I was giving the Biblical perspective, and I think it is valid and can be shown valid:

  • as one possibility on Tower of Babel item,
  • as ONLY possibility, or one of two neither of which is evolutionist, on the item of God crating Adam with a language.


This does not in any way equate to all possibilities being equally valid. It does not in any way equate to nobody knowing anything about anything.

And your thinking it does, means you do have a real problem with the Bible. Perhaps because scepticism mean to you definite non-belief in Christianity, or perhap because your "temporary working hypothesis" is really no longer any such thing, but your belief system.

"In the end, I think it’s time to end this discussion with an anecdote:"

You are very free to make the comment your last. You are also very free to start the discussion again when you see I responded things you did not expect. Whichever you wish.

"On the one hand, the student’s beliefs were valid. On the other, that was simply outside the scope of what could be addressed by linguistics as a science."

While I agree linguistics cannot (but theology can) prove which language Adam and Eve spoke (and it was neither Arabic nor Sanskrit), I do not agree linguistics can prove a language was spoken 6000 or 15 000 years ago.

That is also outside linguistics where it is truly scientific.

If you really wish to state why the relation between Germanic and Hittite cannot be Sprachbund, say so. I'll be happy to discuss it, I would probably be a sore loser if a loser, but I don't expect to be. That would be a strictly speaking linguistic discussion, which you have given a bit little of.

You can also try to bone out how much of your scenario of 6000 years ago is due to the PIE and how much is due to the carbon date of Yamnaya.

That would not be a purely linguistic discussion, but it would involve material I could perhaps find useful, if I should lose on the linguistic discussion. Another thing you have not been doing.
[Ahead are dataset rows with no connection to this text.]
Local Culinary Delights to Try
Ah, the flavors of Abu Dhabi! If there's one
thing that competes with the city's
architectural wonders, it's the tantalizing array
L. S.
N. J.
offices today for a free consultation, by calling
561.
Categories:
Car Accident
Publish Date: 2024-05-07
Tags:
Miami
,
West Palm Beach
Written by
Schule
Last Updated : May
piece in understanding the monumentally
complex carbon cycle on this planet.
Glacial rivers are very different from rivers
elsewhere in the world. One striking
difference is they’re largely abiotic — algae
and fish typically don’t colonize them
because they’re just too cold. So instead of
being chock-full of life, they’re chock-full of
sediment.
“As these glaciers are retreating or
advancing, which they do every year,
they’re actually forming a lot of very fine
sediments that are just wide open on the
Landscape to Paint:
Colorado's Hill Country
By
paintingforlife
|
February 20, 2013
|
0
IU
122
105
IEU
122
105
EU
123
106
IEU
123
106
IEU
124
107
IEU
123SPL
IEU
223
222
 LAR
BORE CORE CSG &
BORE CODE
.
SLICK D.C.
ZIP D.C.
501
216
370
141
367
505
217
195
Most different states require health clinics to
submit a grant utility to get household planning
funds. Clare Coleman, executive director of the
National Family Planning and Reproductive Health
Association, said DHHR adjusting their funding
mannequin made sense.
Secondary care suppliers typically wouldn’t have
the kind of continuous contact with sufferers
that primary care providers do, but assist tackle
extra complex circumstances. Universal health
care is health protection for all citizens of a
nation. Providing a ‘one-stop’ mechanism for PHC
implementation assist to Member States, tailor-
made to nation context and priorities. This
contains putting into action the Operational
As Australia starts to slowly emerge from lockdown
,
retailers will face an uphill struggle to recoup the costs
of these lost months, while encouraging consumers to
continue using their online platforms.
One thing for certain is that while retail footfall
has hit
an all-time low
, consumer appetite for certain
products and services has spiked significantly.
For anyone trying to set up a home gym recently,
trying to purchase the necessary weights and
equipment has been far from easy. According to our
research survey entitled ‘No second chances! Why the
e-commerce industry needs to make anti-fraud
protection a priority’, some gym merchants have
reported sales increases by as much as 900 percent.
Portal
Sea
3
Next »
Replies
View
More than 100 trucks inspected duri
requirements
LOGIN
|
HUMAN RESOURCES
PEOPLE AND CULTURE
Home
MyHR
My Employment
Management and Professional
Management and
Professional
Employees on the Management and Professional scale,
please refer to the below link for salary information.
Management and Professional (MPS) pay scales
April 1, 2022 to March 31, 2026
If you are tired of discussing science ideology, fine.

"Unless it’s in the Bible, I don’t think I will convince you."

Totally false, my identification of Göbekli Tepe with Babel is not per se in the Bible. My recalibration of Göbekli Tepe from 9600 BC to 8600 BC on the one hand to 2551 BC to 2511 BC (sorry, mistook beginning year to end year of Babel a few comments ago) is also not in the Bible.

It is attempting to match both the Bible and ALL scientific actual evidence, if not main stream conclusions.

"Especially if what I say conflicts with your interpretation of the Bible."

Unless I come to think of another interpretation as equally valid in the literal sense.

Obviously, I have already said, the Bible is valid as history, even if it were not as theology (but it is), and barring the total inerrance of the actual word of God I believe, a real openminded philosopher would at least give it a huge favourable view as to history.

This means, an interpretation of the Bible as "religiously valid but historically invalid" is not the least interesting to me. It is also not very intuitive.

It is thousand times more intuitive to say, since there is one true religion, or one truth, that all accounts have some historic value (Bible, Homer, Mahabharata, Ramayana, Amerindian accounts on Sipapuni etc) while the exact amount of trust given one over other is a further theological question, perhaps aided by a historic investigation on well chosen points.